The request → Reproduce each line of the data below word for word, leaving out the picture lines.

Data extract →
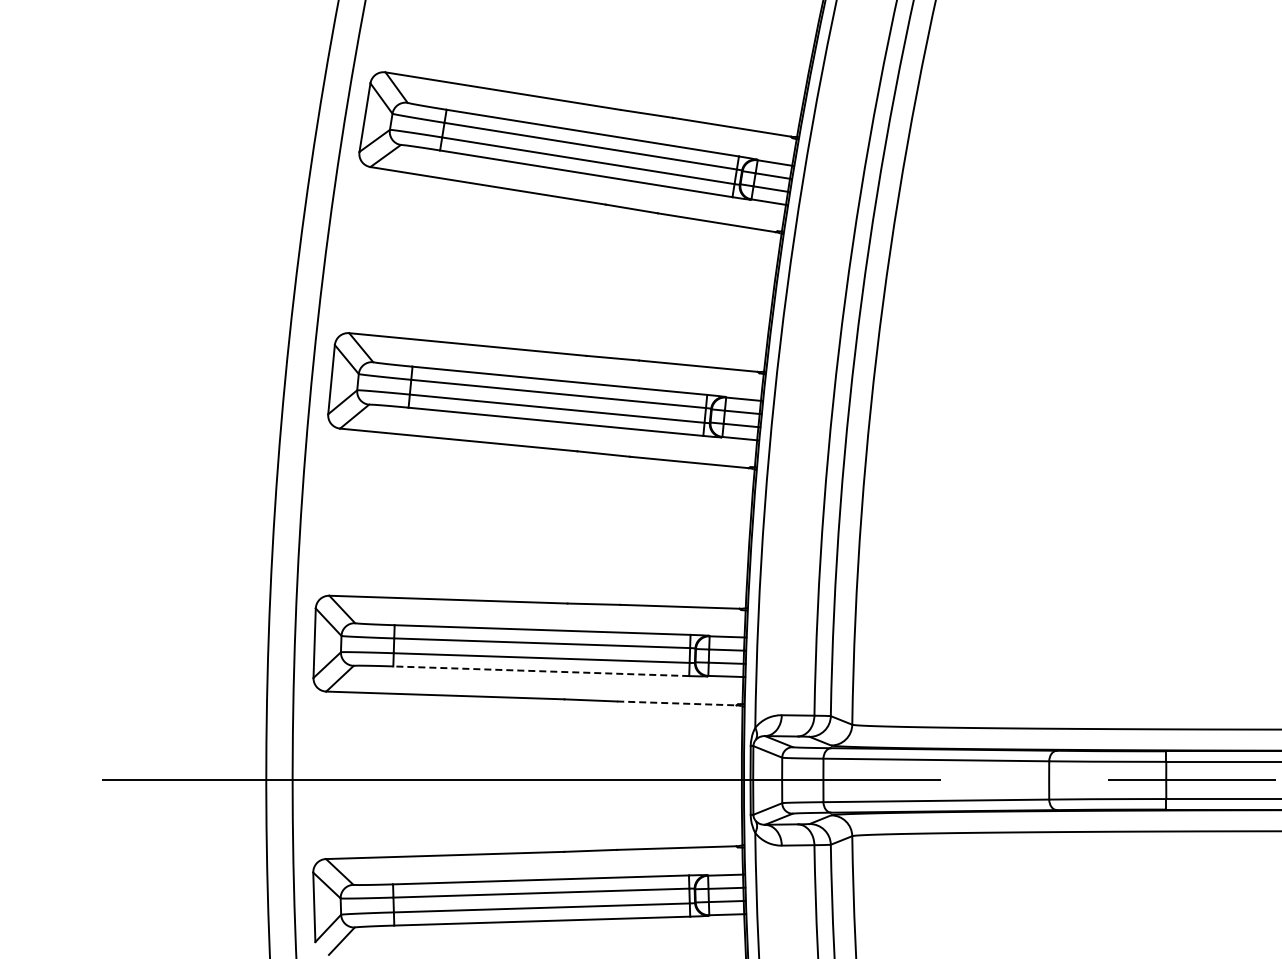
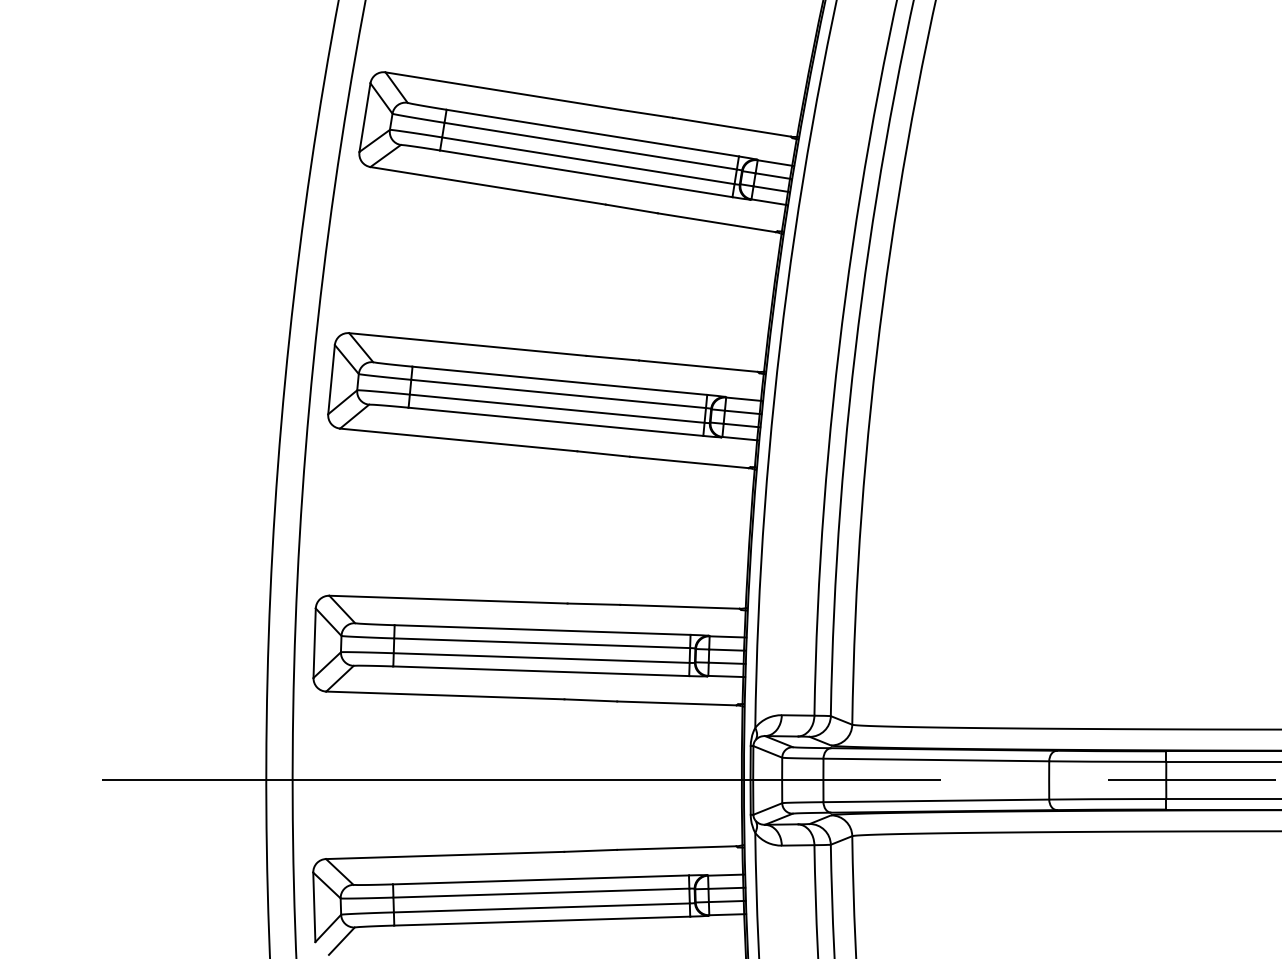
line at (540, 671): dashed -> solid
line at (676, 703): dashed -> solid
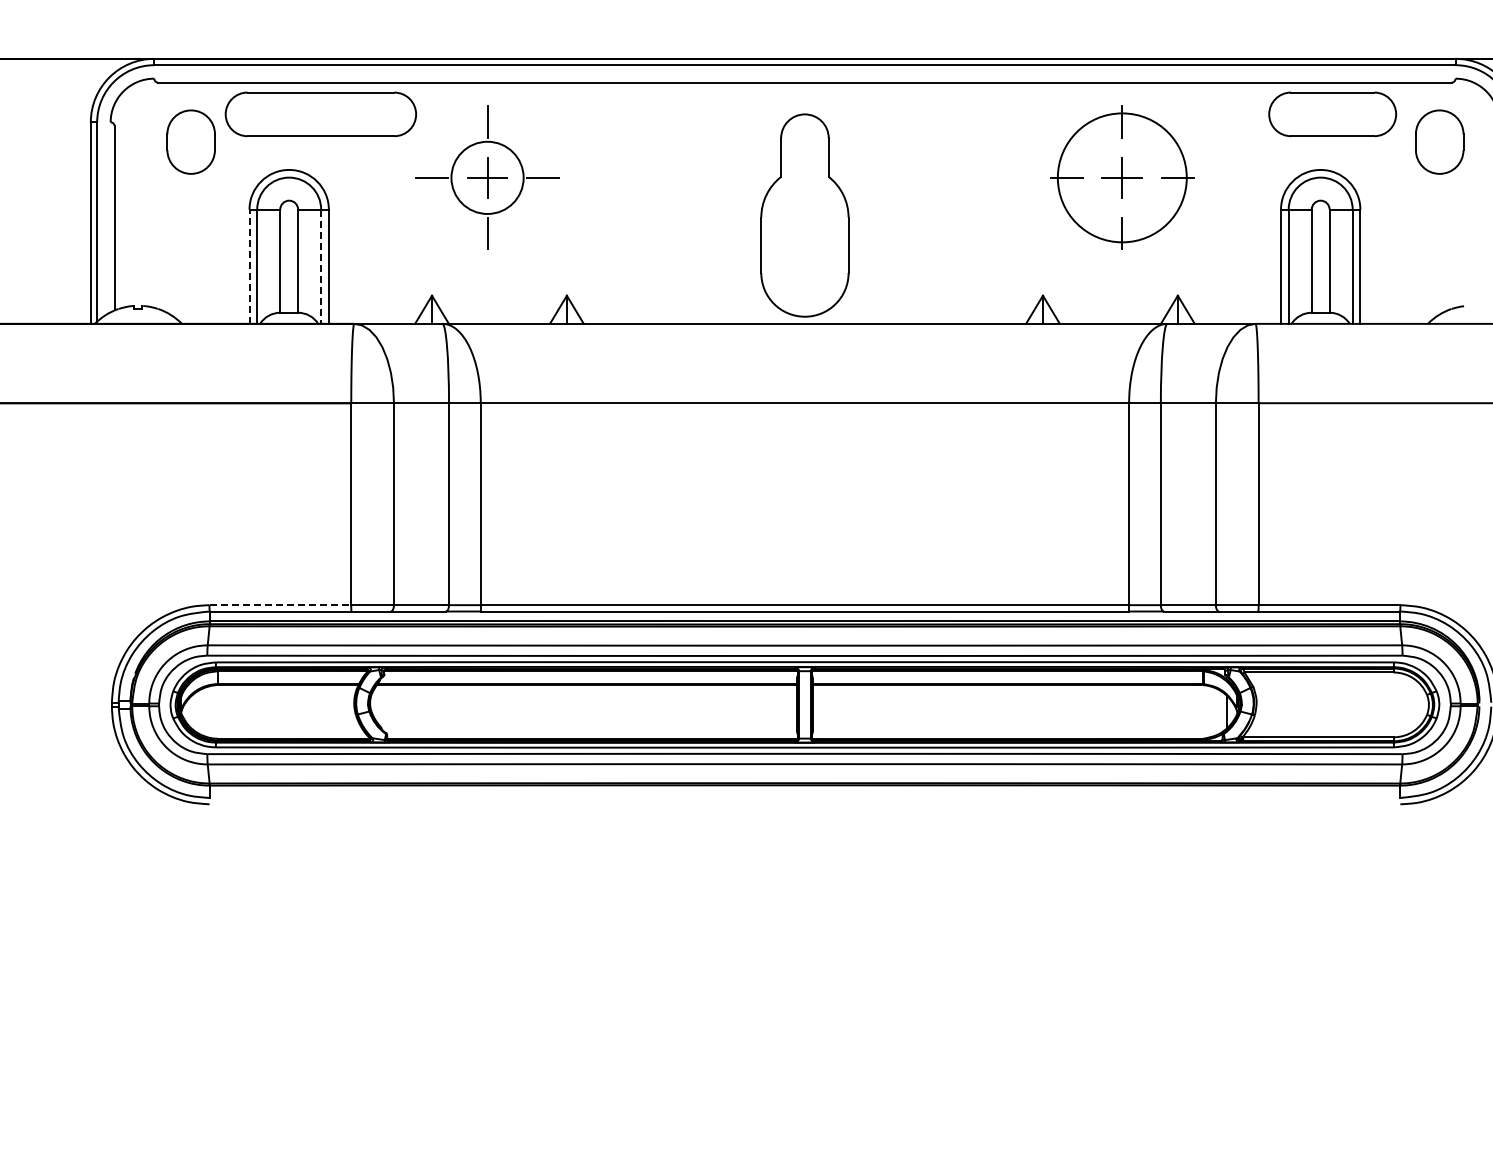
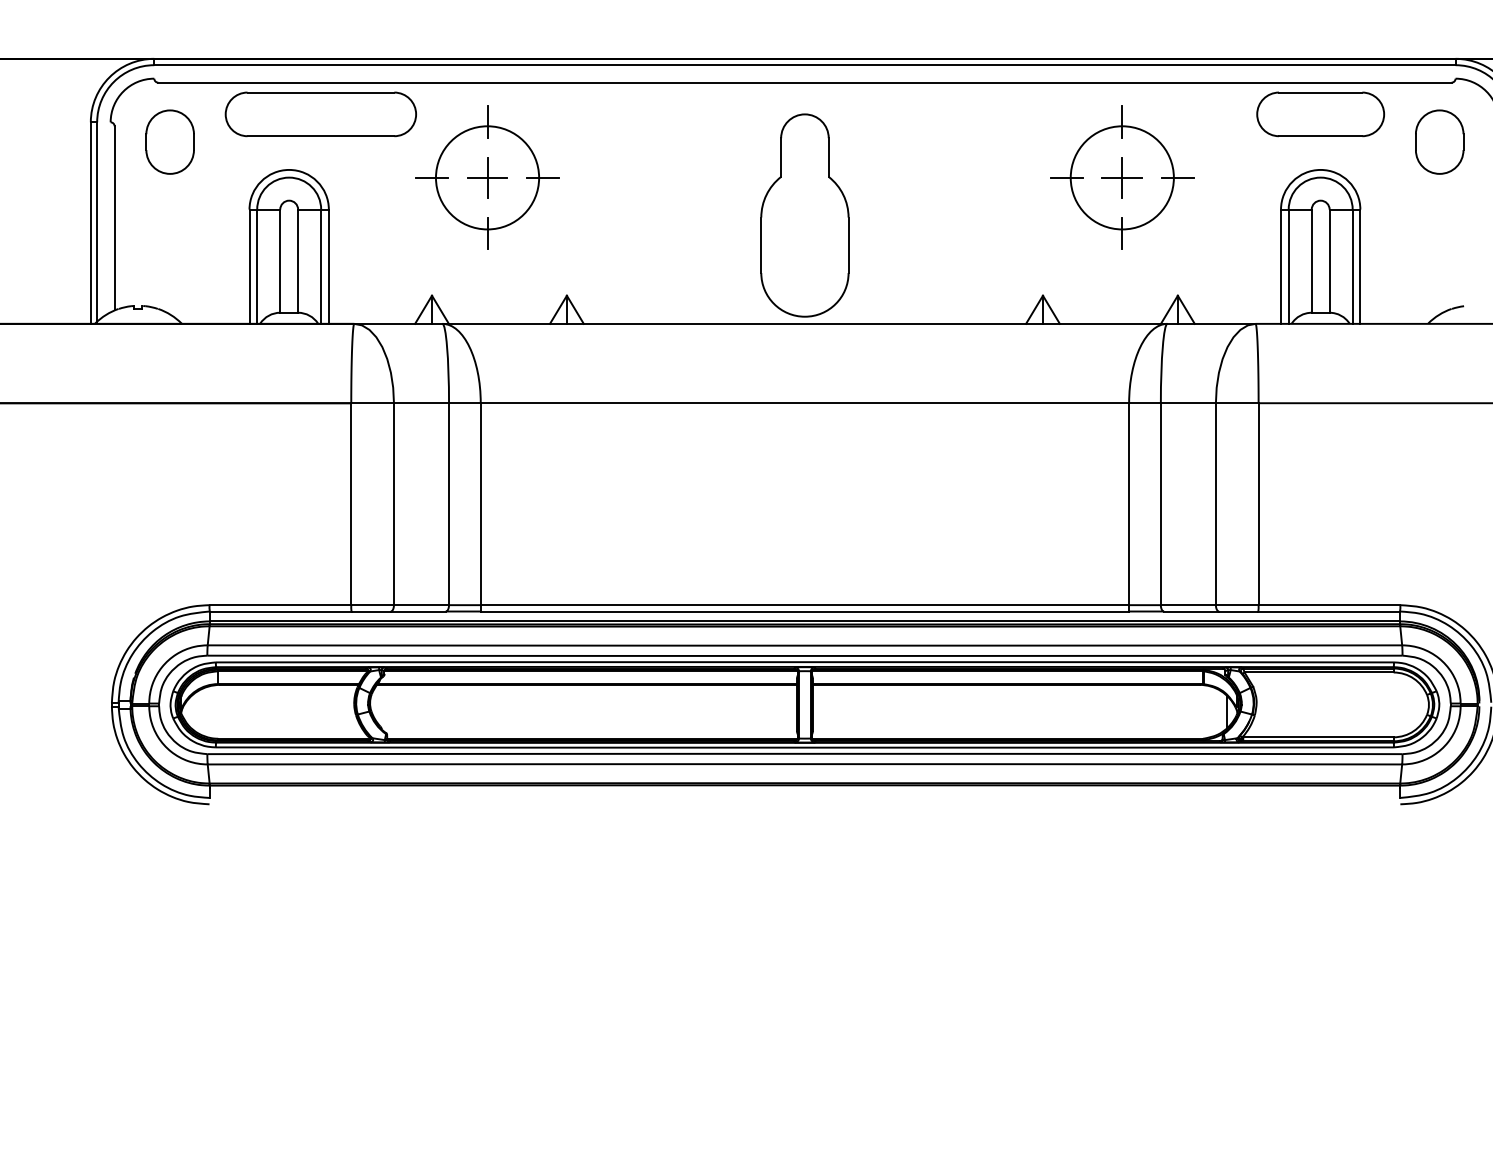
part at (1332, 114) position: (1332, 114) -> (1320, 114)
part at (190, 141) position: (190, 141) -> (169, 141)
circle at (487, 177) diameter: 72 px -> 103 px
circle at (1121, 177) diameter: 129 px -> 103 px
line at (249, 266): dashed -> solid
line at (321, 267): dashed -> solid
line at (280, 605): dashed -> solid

Full output →
line at (540, 671): dashed -> solid
line at (676, 703): dashed -> solid
part at (1332, 114) position: (1332, 114) -> (1320, 114)
part at (190, 141) position: (190, 141) -> (169, 141)
circle at (487, 177) diameter: 72 px -> 103 px
circle at (1121, 177) diameter: 129 px -> 103 px
line at (249, 266): dashed -> solid
line at (321, 267): dashed -> solid
line at (280, 605): dashed -> solid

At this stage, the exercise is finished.